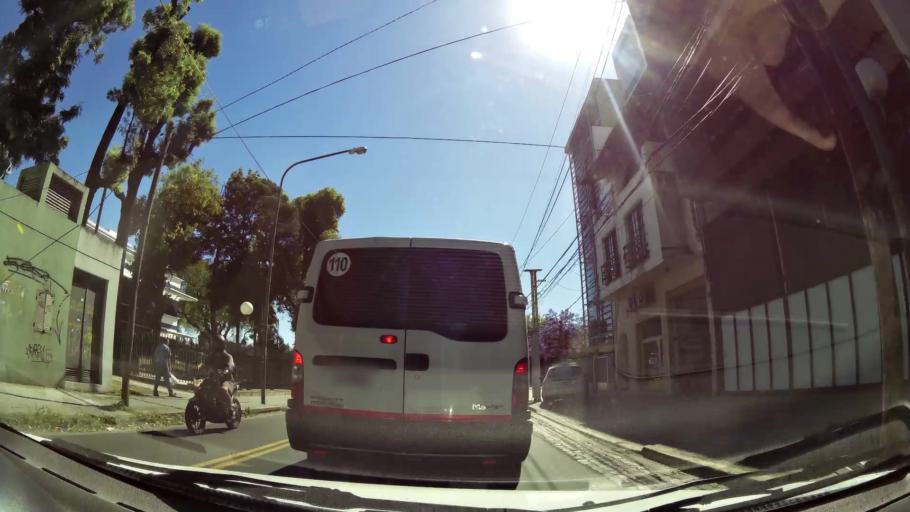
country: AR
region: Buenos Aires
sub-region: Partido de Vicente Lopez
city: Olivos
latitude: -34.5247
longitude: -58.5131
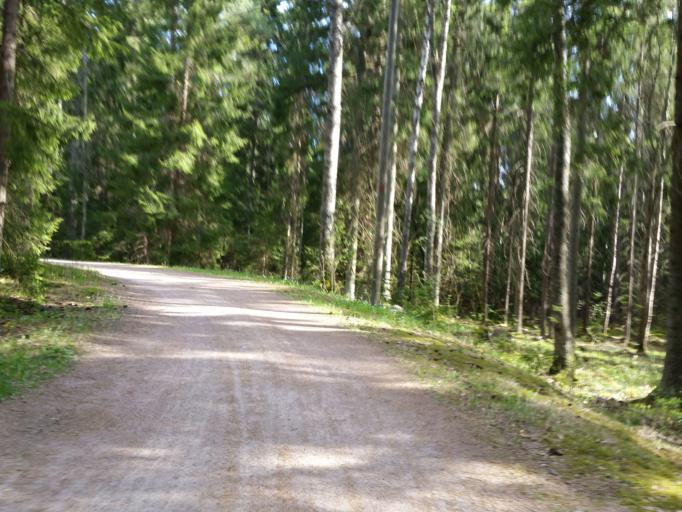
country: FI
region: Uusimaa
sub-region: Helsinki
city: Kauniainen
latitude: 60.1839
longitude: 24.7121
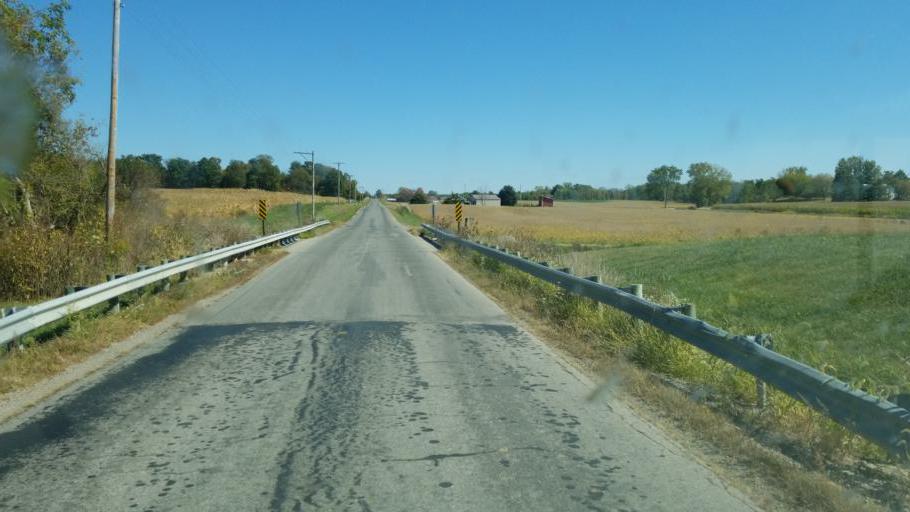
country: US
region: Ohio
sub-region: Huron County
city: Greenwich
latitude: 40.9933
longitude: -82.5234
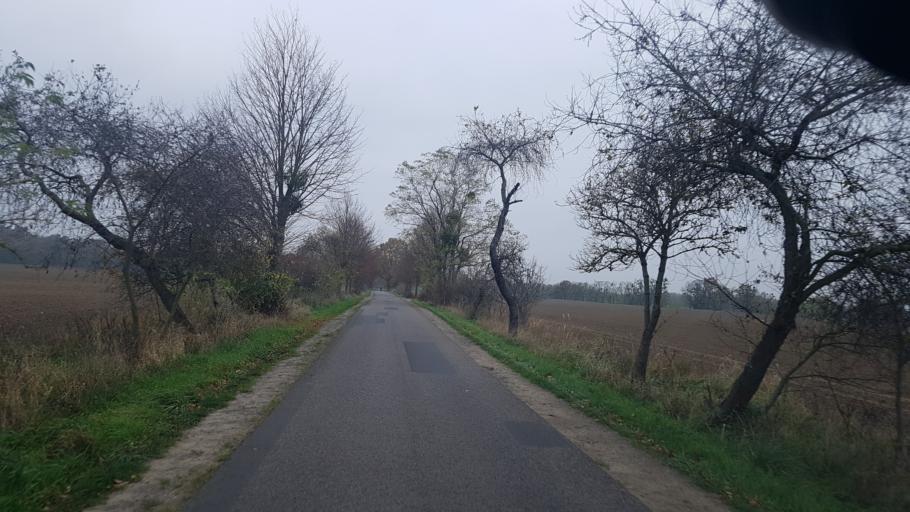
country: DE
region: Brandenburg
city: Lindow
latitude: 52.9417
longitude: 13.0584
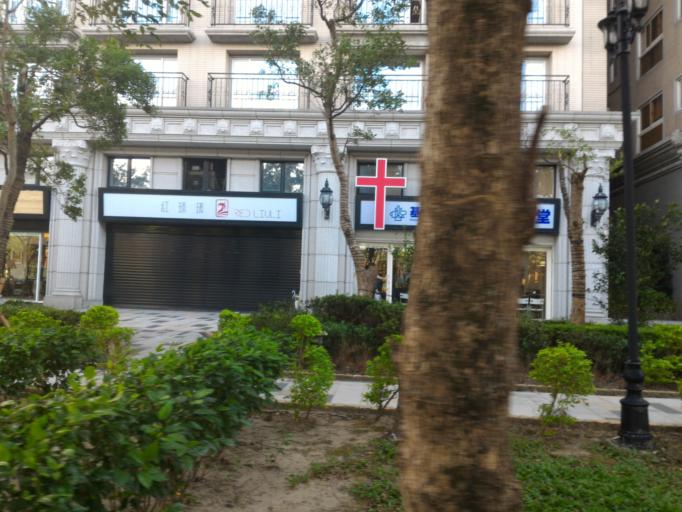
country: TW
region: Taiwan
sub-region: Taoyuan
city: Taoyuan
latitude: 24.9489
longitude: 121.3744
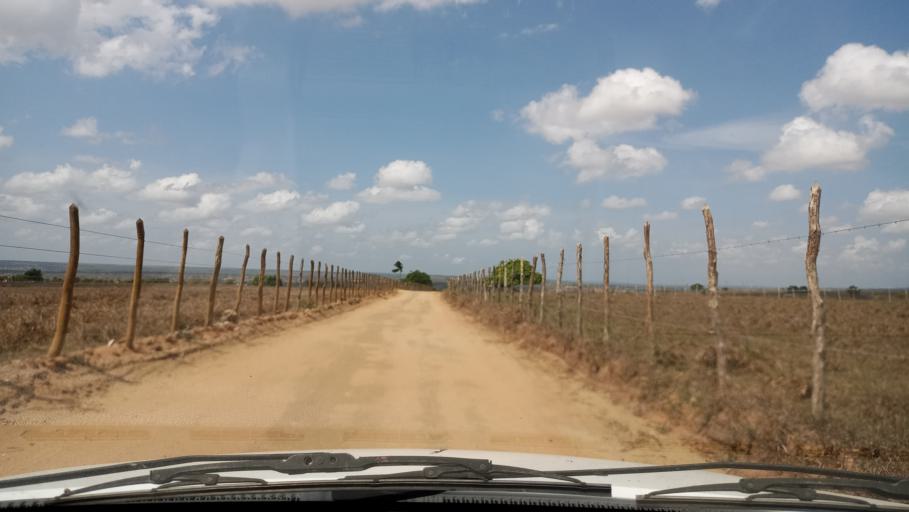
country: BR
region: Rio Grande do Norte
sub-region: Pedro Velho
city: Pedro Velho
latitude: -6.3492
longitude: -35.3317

...

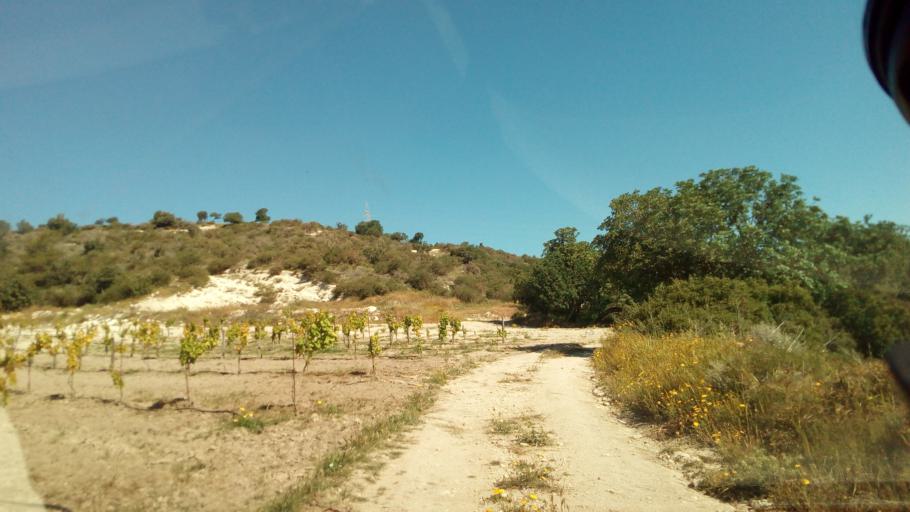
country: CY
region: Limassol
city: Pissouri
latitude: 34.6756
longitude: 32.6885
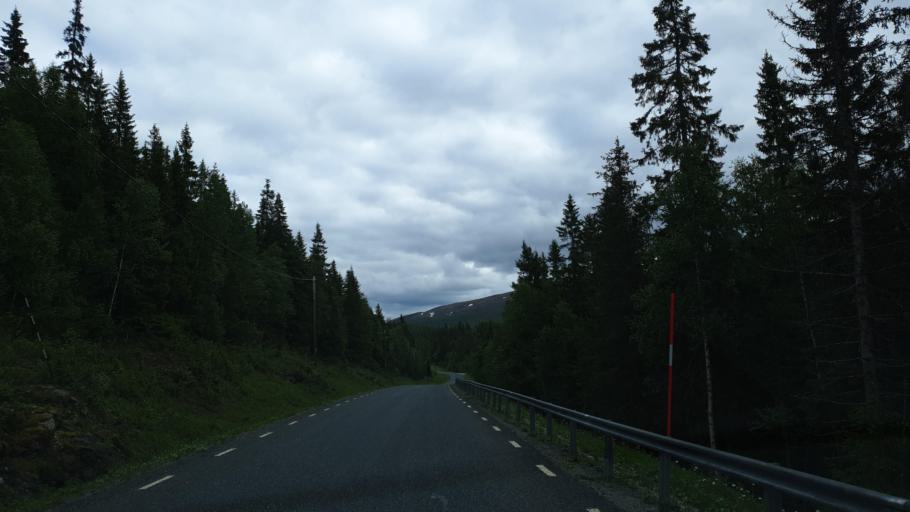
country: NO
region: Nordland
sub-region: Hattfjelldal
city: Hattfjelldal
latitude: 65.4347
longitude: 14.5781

## [Problem]
Rewrite the lines from the line with "region: Brandenburg" up to and including the line with "latitude: -6.3492", replacing "city" with "town" and keeping everything else unchanged. Leave the pictures out of your answer.

## [Result of this task]
region: Brandenburg
town: Lindow
latitude: 52.9417
longitude: 13.0584
country: TW
region: Taiwan
sub-region: Taoyuan
town: Taoyuan
latitude: 24.9489
longitude: 121.3744
country: BR
region: Rio Grande do Norte
sub-region: Pedro Velho
town: Pedro Velho
latitude: -6.3492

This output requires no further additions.